Reisebericht zur 1. Kakteenreise – eine Reise zu den Sclero- & Pediocactus
20.April, von Torrey aus in’s Gelände, Catitol Reef NP, Boulder, Hole in the Rock Road
Mein 2. Tag in Torrey, der war zwar nicht so erfolgreich wie gestern der Tag, aber na ja.
Der Kaffee im Hotel war wenigstens warm, die Waffeln frisch gebacken, die Äpfel in der Tasche verschwunden – so begann mein 2. Tag in Torrey…hätte ich doch dort nur eine Nacht gebucht und nicht zwei…
Ich wollte unbedingt noch einmal die ganze Strecke zurück zum P. bradyi var. winkleri um die Pflanzen mit geschlossen Blüten zu sehen, um so besser den eigentlichen Pflanzenkörper ablichten zu können. Wenn ich schon das Glück habe zur richtigen Zeit hier zu sein, dann musste ich diese Möglichkeit unbedingt nutzen!
Die Strecke führte mich wieder durch den Capitol Reef NP, wo eine Frau gerade das Sternenbanner am Visitorcenter hisste.
Ich kam wieder am Standort von Sclerocactus whrightiae vorbei, suchte diesen auf und fand etwas weiter erneut einige Exemplare dieser kräftig bedornten Pflanzen.
Kurze Zeit später war ich wieder im Habitat von P. b. var. w., wusste das die Pflanzen dort stehen müssen und habe sie fast nicht gefunden.
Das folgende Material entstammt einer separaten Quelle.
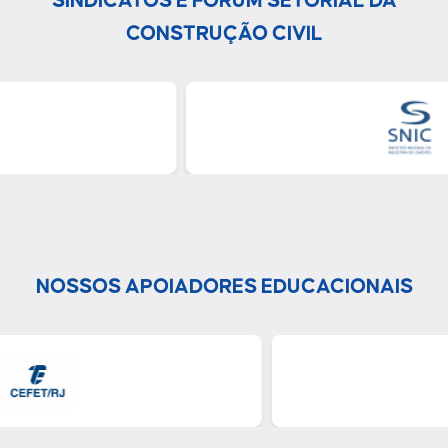
SINDICATOS E FÓRUM SETORIAL DA
CONSTRUÇÃO CIVIL
NOSSOS APOIADORES EDUCACIONAIS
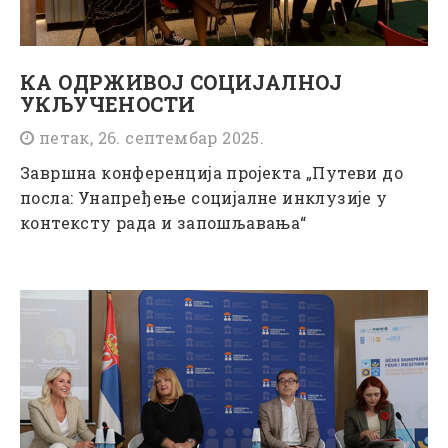
КА ОДРЖИВОЈ СОЦИЈАЛНОЈ
УКЉУЧЕНОСТИ
петак, 26. септембар 2025.
Завршна конференција пројекта „Путеви до
посла: Унапређење социјалне инклузије у
контексту рада и запошљавања“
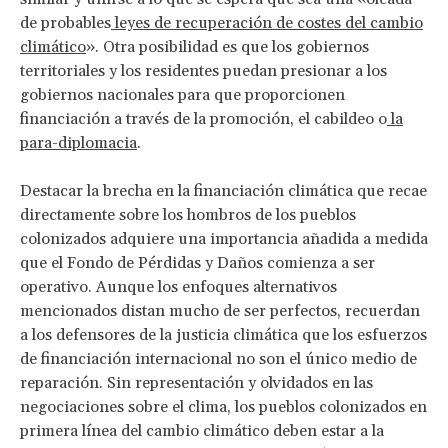
de probables
leyes de recuperación de costes del cambio
climático
». Otra posibilidad es que los gobiernos
territoriales y los residentes puedan presionar a los
gobiernos nacionales para que proporcionen
financiación a través de la promoción, el cabildeo o
la
para-diplomacia
.
Destacar la brecha en la financiación climática que recae
directamente sobre los hombros de los pueblos
colonizados adquiere una importancia añadida a medida
que el Fondo de Pérdidas y Daños comienza a ser
operativo. Aunque los enfoques alternativos
mencionados distan mucho de ser perfectos, recuerdan
a los defensores de la justicia climática que los esfuerzos
de financiación internacional no son el único medio de
reparación. Sin representación y olvidados en las
negociaciones sobre el clima, los pueblos colonizados en
primera línea del cambio climático deben estar a la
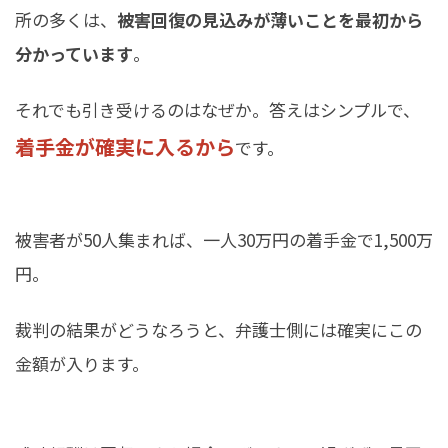
所の多くは、
被害回復の見込みが薄いことを最初から
分かっています
。
それでも引き受けるのはなぜか。答えはシンプルで、
着手金が確実に入るから
です。
被害者が50人集まれば、一人30万円の着手金で1,500万
円。
裁判の結果がどうなろうと、弁護士側には確実にこの
金額が入ります。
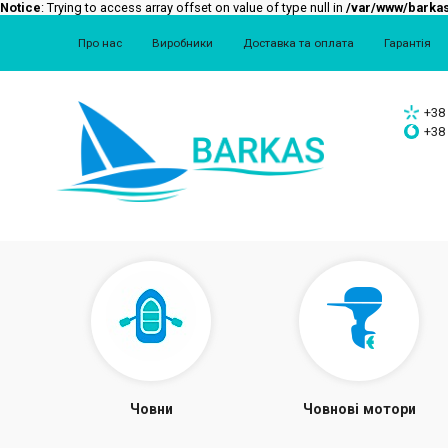
Notice
: Trying to access array offset on value of type null in
/var/www/barkas
Про нас
Виробники
Доставка та оплата
Гарантія
+38 
+38 
Човни
Човнові мотори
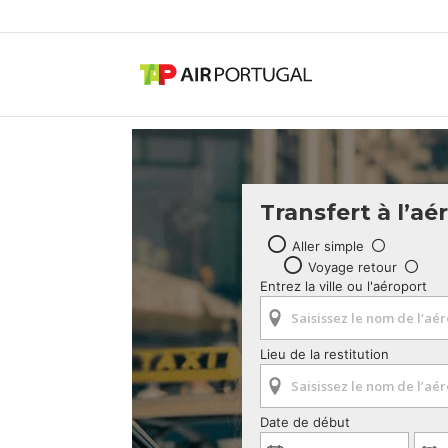
Transfert à l’aé
Aller simple
Voyage retour
Entrez la ville ou l'aéroport
Lieu de la restitution
Date de début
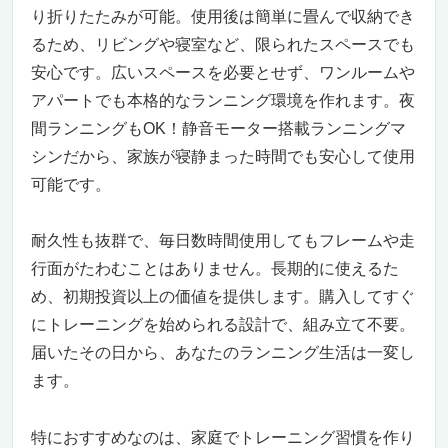
り折りたたみが可能。使用後は簡単に畳んで収納でき
るため、リビングや寝室など、限られたスペースでも
安心です。広いスペースを必要とせず、ワンルームや
アパートでも本格的なランニング環境を作れます。夜
間ランニングもOK！静音モーター搭載ランニングマ
シンだから、家族が寝静まった時間でも安心して使用
可能です。
耐久性も抜群で、毎日数時間使用してもフレームや走
行面がたわむことはありません。長期的に使えるた
め、初期投資以上の価値を提供します。購入してすぐ
にトレーニングを始められる設計で、組み立て不要。
届いたその日から、あなたのランニング生活は一変し
ます。
特におすすめなのは、家庭でトレーニング習慣を作り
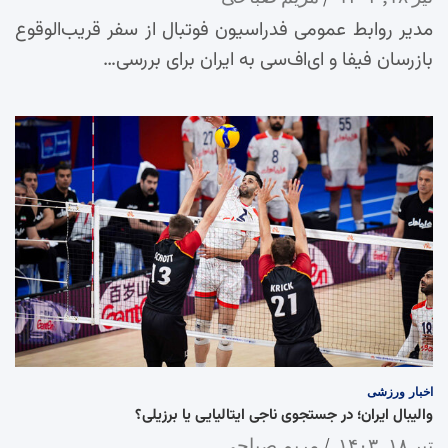
مدیر روابط عمومی فدراسیون فوتبال از سفر قریب‌الوقوع
بازرسان فیفا و ای‌اف‌سی به ایران برای بررسی…
اخبار
ورزشی
والیبال ایران؛ در جستجوی ناجی ایتالیایی یا برزیلی؟
تیر ۱۸, ۱۴۰۳
مریم صباحی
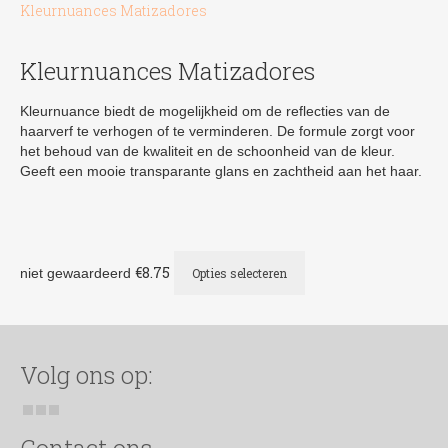
Kleurnuances Matizadores
Kleurnuances Matizadores
Kleurnuance biedt de mogelijkheid om de reflecties van de
haarverf te verhogen of te verminderen. De formule zorgt voor
het behoud van de kwaliteit en de schoonheid van de kleur.
Geeft een mooie transparante glans en zachtheid aan het haar.
Dit
€
8.75
niet gewaardeerd
Opties selecteren
product
heeft
meerdere
variaties.
Deze
Volg ons op:
optie
kan
gekozen
Contact ons
worden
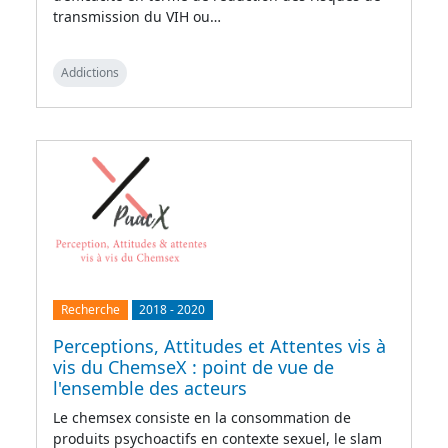
transmission du VIH ou…
Addictions
Recherche
2018
-
2020
Perceptions, Attitudes et Attentes vis à
vis du ChemseX : point de vue de
l'ensemble des acteurs
Le chemsex consiste en la consommation de
produits psychoactifs en contexte sexuel, le slam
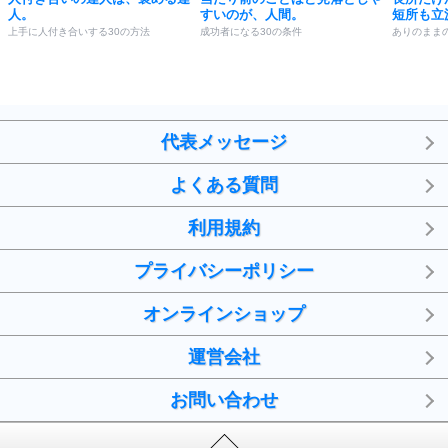
人。
すいのが、人間。
短所も立
上手に人付き合いする30の方法
成功者になる30の条件
ありのまま
代表メッセージ
よくある質問
利用規約
プライバシーポリシー
オンラインショップ
運営会社
お問い合わせ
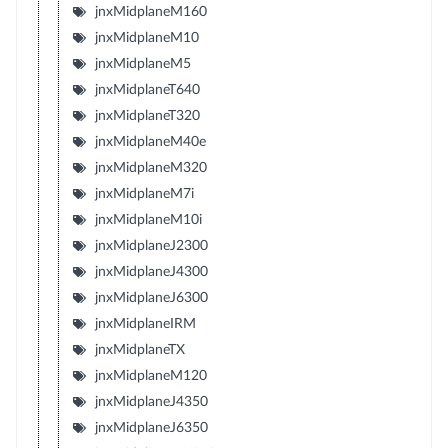
jnxMidplaneM160
jnxMidplaneM10
jnxMidplaneM5
jnxMidplaneT640
jnxMidplaneT320
jnxMidplaneM40e
jnxMidplaneM320
jnxMidplaneM7i
jnxMidplaneM10i
jnxMidplaneJ2300
jnxMidplaneJ4300
jnxMidplaneJ6300
jnxMidplaneIRM
jnxMidplaneTX
jnxMidplaneM120
jnxMidplaneJ4350
jnxMidplaneJ6350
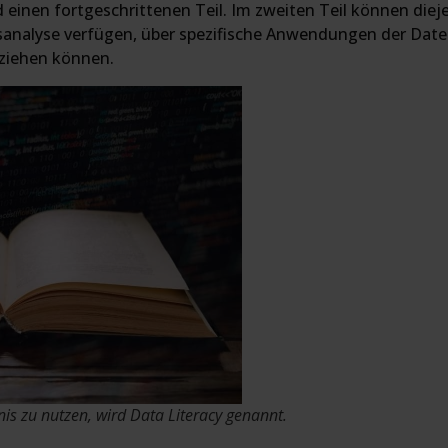
d einen fortgeschrittenen Teil. Im zweiten Teil können die
alyse verfügen, über spezifische Anwendungen der Datenv
 ziehen können.
nis zu nutzen, wird Data Literacy genannt.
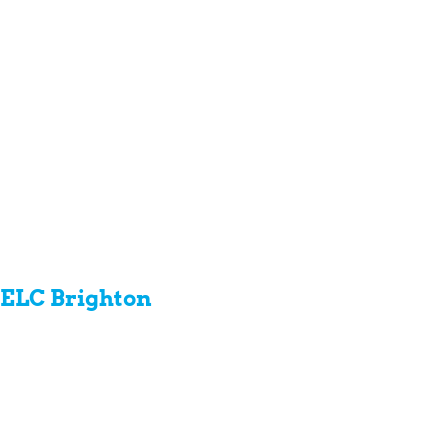
ELC Brighton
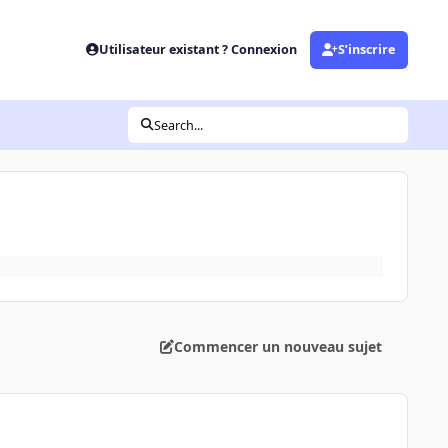
Utilisateur existant ? Connexion
S’inscrire
Search...
Commencer un nouveau sujet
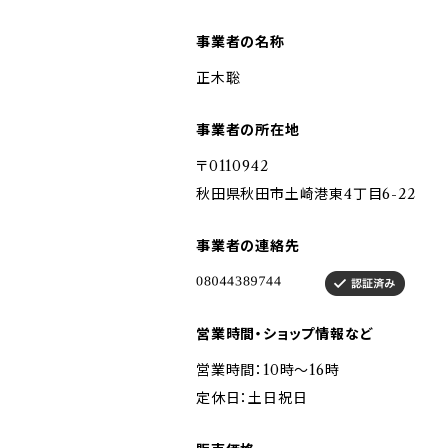
事業者の名称
正木聡
事業者の所在地
〒0110942
秋田県秋田市土崎港東4丁目6-22
事業者の連絡先
営業時間・ショップ情報など
営業時間：10時～16時
定休日：土日祝日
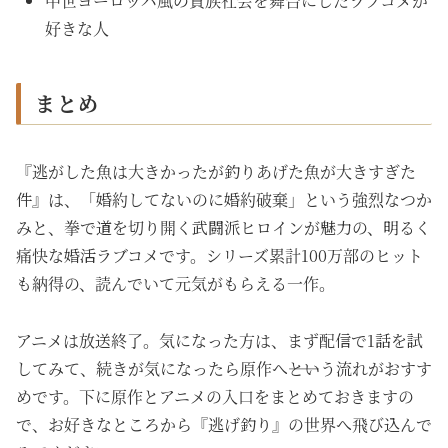
中世ヨーロッパ風の貴族社会を舞台にしたラブコメが
好きな人
まとめ
『逃がした魚は大きかったが釣りあげた魚が大きすぎた
件』は、「婚約してないのに婚約破棄」という強烈なつか
みと、拳で道を切り開く武闘派ヒロインが魅力の、明るく
痛快な婚活ラブコメです。シリーズ累計100万部のヒット
も納得の、読んでいて元気がもらえる一作。
アニメは放送終了。気になった方は、まず配信で1話を試
してみて、続きが気になったら原作へ――という流れがおすす
めです。下に原作とアニメの入口をまとめておきますの
で、お好きなところから『逃げ釣り』の世界へ飛び込んで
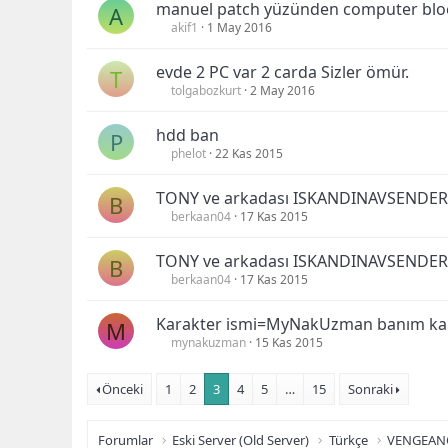
manuel patch yüzünden computer blo
A
akif1
1 May 2016
evde 2 PC var 2 carda Sizler ömür.
T
tolgabozkurt
2 May 2016
hdd ban
P
phelot
22 Kas 2015
TONY ve arkadası ISKANDINAVSENDER 
B
berkaan04
17 Kas 2015
TONY ve arkadası ISKANDINAVSENDER
B
berkaan04
17 Kas 2015
Karakter ismi=MyNakUzman banım kaldı
M
mynakuzman
15 Kas 2015
Önceki
1
2
3
4
5
…
15
Sonraki
Forumlar
Eski Server (Old Server)
Türkçe
VENGEAN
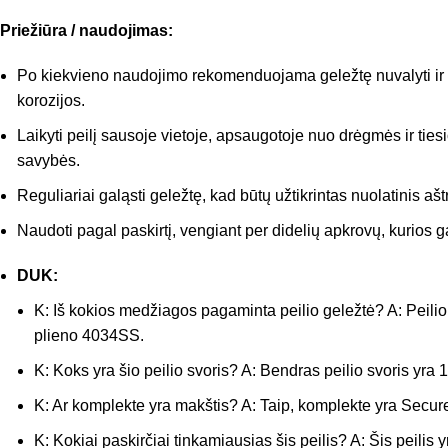
Priežiūra / naudojimas:
Po kiekvieno naudojimo rekomenduojama geležtę nuvalyti ir kr
korozijos.
Laikyti peilį sausoje vietoje, apsaugotoje nuo drėgmės ir tiesi
savybės.
Reguliariai galąsti geležtę, kad būtų užtikrintas nuolatinis a
Naudoti pagal paskirtį, vengiant per didelių apkrovų, kurios g
DUK:
K: Iš kokios medžiagos pagaminta peilio geležtė? A: Peili
plieno 4034SS.
K: Koks yra šio peilio svoris? A: Bendras peilio svoris yra 1
K: Ar komplekte yra makštis? A: Taip, komplekte yra Secu
K: Kokiai paskirčiai tinkamiausias šis peilis? A: Šis peilis 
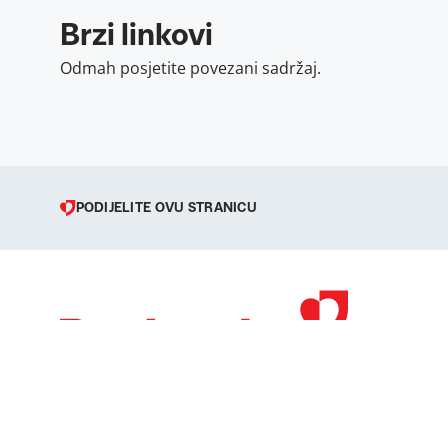
Brzi linkovi
Odmah posjetite povezani sadržaj.
PODIJELITE OVU STRANICU
© 1998 – 2026 
Podravka je regi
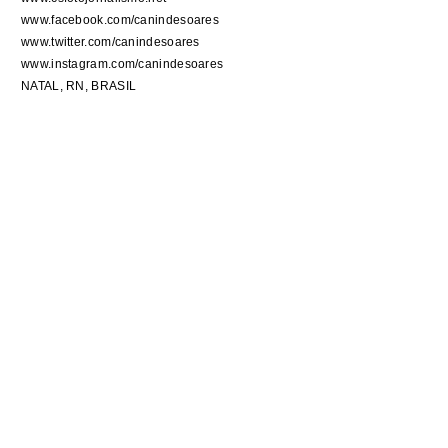
www.facebook.com/canindesoares
www.twitter.com/canindesoares
www.instagram.com/canindesoares
NATAL, RN, BRASIL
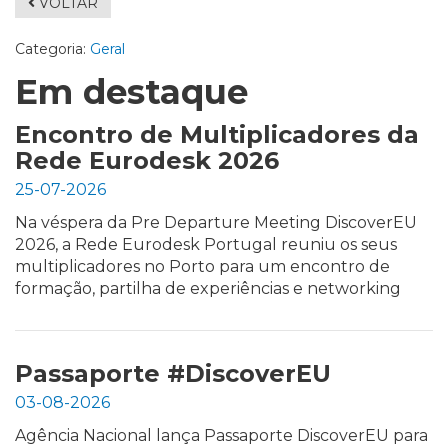
VOLTAR
Categoria:
Geral
Em destaque
Encontro de Multiplicadores da
Rede Eurodesk 2026
25-07-2026
Na véspera da Pre Departure Meeting DiscoverEU
2026, a Rede Eurodesk Portugal reuniu os seus
multiplicadores no Porto para um encontro de
formação, partilha de experiências e networking
Passaporte #DiscoverEU
03-08-2026
Agência Nacional lança Passaporte DiscoverEU para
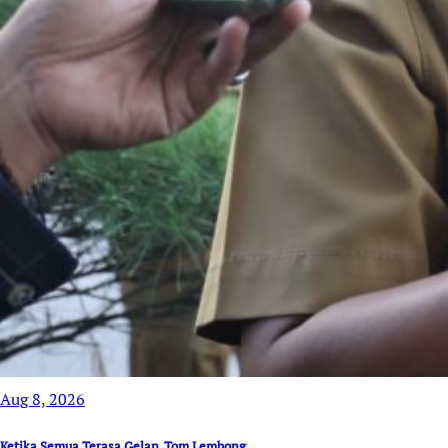
Aug 8, 2026
Ketika Semua Terasa Gelap, Tom Lembong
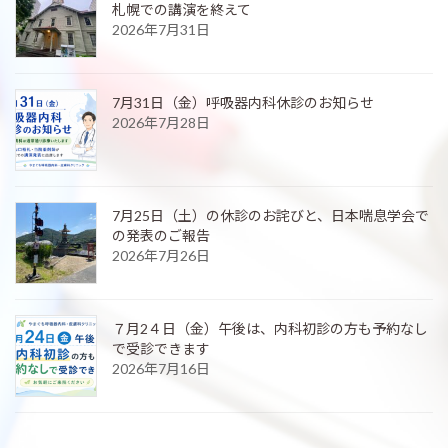
札幌での講演を終えて
2026年7月31日
7月31日（金）呼吸器内科休診のお知らせ
2026年7月28日
7月25日（土）の休診のお詫びと、日本喘息学会で
の発表のご報告
2026年7月26日
７月2４日（金）午後は、内科初診の方も予約なし
で受診できます
2026年7月16日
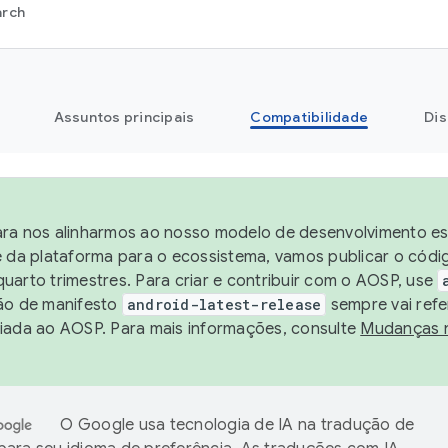
arch
Assuntos principais
Compatibilidade
Dis
ra nos alinharmos ao nosso modelo de desenvolvimento est
e da plataforma para o ecossistema, vamos publicar o cód
uarto trimestres. Para criar e contribuir com o AOSP, use
ão de manifesto
android-latest-release
sempre vai refe
iada ao AOSP. Para mais informações, consulte
Mudanças 
O Google usa tecnologia de IA na tradução de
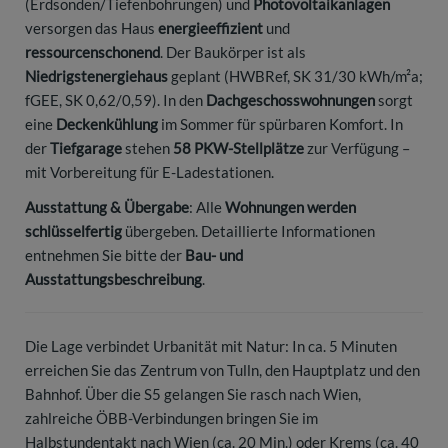
(Erdsonden/Tiefenbohrungen) und
Photovoltaikanlagen
versorgen das Haus
energieeffizient
und
ressourcenschonend
. Der Baukörper ist als
Niedrigstenergiehaus
geplant (HWBRef, SK 31/30 kWh/m²a;
fGEE, SK 0,62/0,59). In den
Dachgeschosswohnungen
sorgt
eine
Deckenkühlung
im Sommer für spürbaren Komfort. In
der
Tiefgarage
stehen
58 PKW-Stellplätze
zur Verfügung –
mit Vorbereitung für E-Ladestationen.
Ausstattung & Übergabe
: Alle
Wohnungen werden
schlüsselfertig
übergeben. Detaillierte Informationen
entnehmen Sie bitte der
Bau- und
Ausstattungsbeschreibung
.
Die Lage verbindet Urbanität mit Natur: In ca. 5 Minuten
erreichen Sie das Zentrum von Tulln, den Hauptplatz und den
Bahnhof. Über die S5 gelangen Sie rasch nach Wien,
zahlreiche ÖBB-Verbindungen bringen Sie im
Halbstundentakt nach Wien (ca. 20 Min.) oder Krems (ca. 40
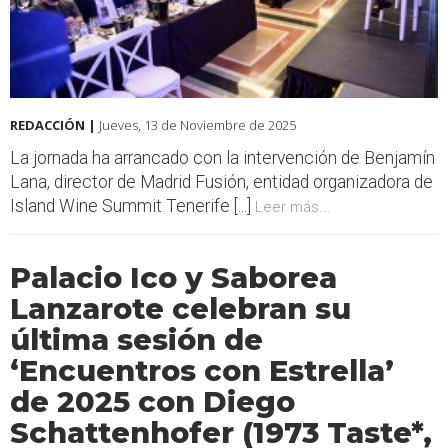
REDACCIÓN |
Jueves, 13 de Noviembre de 2025
La jornada ha arrancado con la intervención de Benjamín
Lana, director de Madrid Fusión, entidad organizadora de
Island Wine Summit Tenerife [...]
Leer más...
Palacio Ico y Saborea
Lanzarote celebran su
última sesión de
‘Encuentros con Estrella’
de 2025 con Diego
Schattenhofer (1973 Taste*,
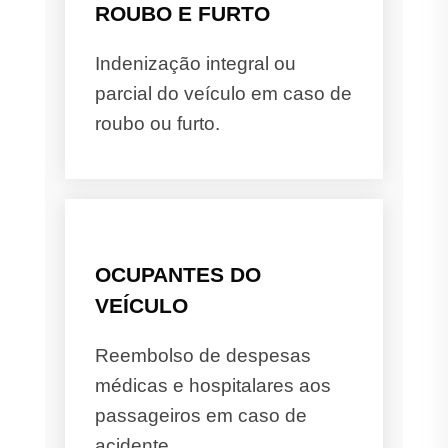
ROUBO E FURTO
Indenização integral ou
parcial do veículo em caso de
roubo ou furto.
OCUPANTES DO
VEÍCULO
Reembolso de despesas
médicas e hospitalares aos
passageiros em caso de
acidente.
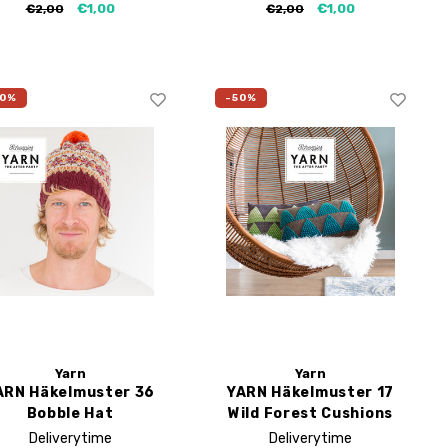
€1,00
€1,00
€2,00
€2,00
50%
-50%
Yarn
Yarn
ARN Häkelmuster 36
YARN Häkelmuster 17
Bobble Hat
Wild Forest Cushions
Deliverytime
Deliverytime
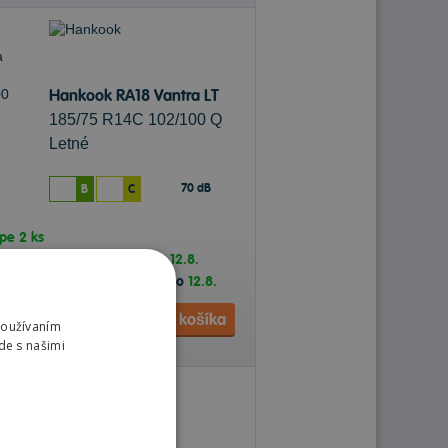
Hankook RA18 Vantra LT
185/75 R14C 102/100 Q
Letné
70 dB
B
C
ope
2 ks
dnávky k Vám na adresu do
12.8.
dnávky na predajňu Prešov do
12.8.
Do košíka
ks
Používaním
de s našimi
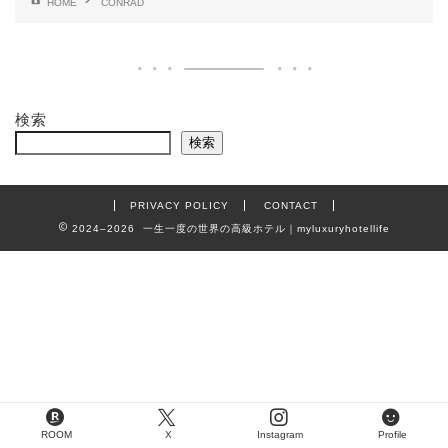
HOME
CONRAD
検索
検索
PRIVACY POLICY
CONTACT
2024–2026 一生一度の世界の高級ホテル｜myluxuryhotellife
ROOM
X
Instagram
Profile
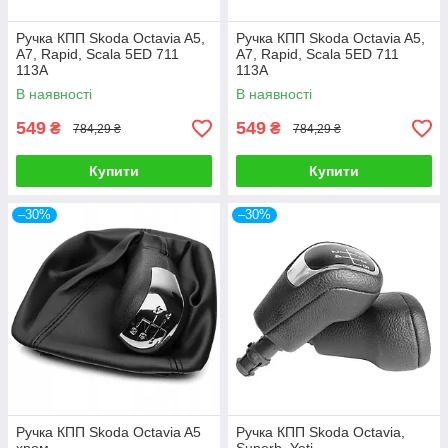
Ручка КПП Skoda Octavia A5,
Ручка КПП Skoda Octavia A5,
A7, Rapid, Scala 5ED 711
A7, Rapid, Scala 5ED 711
113A
113A
В наявності
В наявності
549
549
₴
₴
784,29 ₴
784,29 ₴
Купити
Купити
–30%
–30%
Ручка КПП Skoda Octavia A5
Ручка КПП Skoda Octavia,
Mit geschlossen Blüten sind die kleinen Kerle fast nicht zu sehen.
Ich robbte vor den Pflanzen im Dreck und machte meine Bilder. Die Temperatur lag weit unten, es ging nicht ohne Jacke und ich war froh nach getaner Arbeit wieder Auto im zu sitzen und die Klimaautomatik ihre Arbeit tun zulassen. Aber es sollte noch kälter werden heute…
Was mit dem angerissen Tag tun?
Ich hatte noch einen weiteren Standort von Escobaria missourienses. Dieser lag in Richtung Boulder, nach Boulder von der 12 die Hole in the Rock Road runter gen Süden. Das waren aber mal wieder etliche Meilen, ich musste ja auch wieder nach Torrey zurück…hätte ich doch dort nur eine Nacht gebucht und nicht zwei…
Auf nach Boulder! Die Fahrt nach Boulder ist ein Traum! Der Dixie National Forest ist wunderschön, die Landschaft ein Traum aus Stein, Hügeln, Farben, Kiefern und Wacholder. Hier oben war es stellenweise noch gefroren, es waren Minusgrade. Was soll man hier als erstes Photographieren?
Nach Boulder bog ich von der 12 links weg eine Dirt Road rein, die Hole in the Rock Road, die auch dorthin führt.
An der Straße ein Schild das mahnte: Haben Sie genügend Sprit und Wasser mit? Diese „Straße“ war teils ganz schön mit Sand verweht, Waschbrettpiste, Staub. Hier war mehr Verkehr als ich dachte, es waren aber scheinbar nur Einheimische unterwegs. Eine Frau habe ich an einer kleinen Sanddüne mit ihrem Wohnmobil getroffen! Ob die wusste was sie da tut?
Nach längerer Fahrt auf dieser doch etwas anspruchsvolleren Straße, wo fährt man, im Sand oder auf dem Waschbrett, kam ich zum Standort von Escobaria missouriensis an. Hier sollte die wachsen? Es regten sich Zweifel an diesem Standort. Aber man weiß ja nie!
Ich suchte dort längere Zeit vergeblich…Schade!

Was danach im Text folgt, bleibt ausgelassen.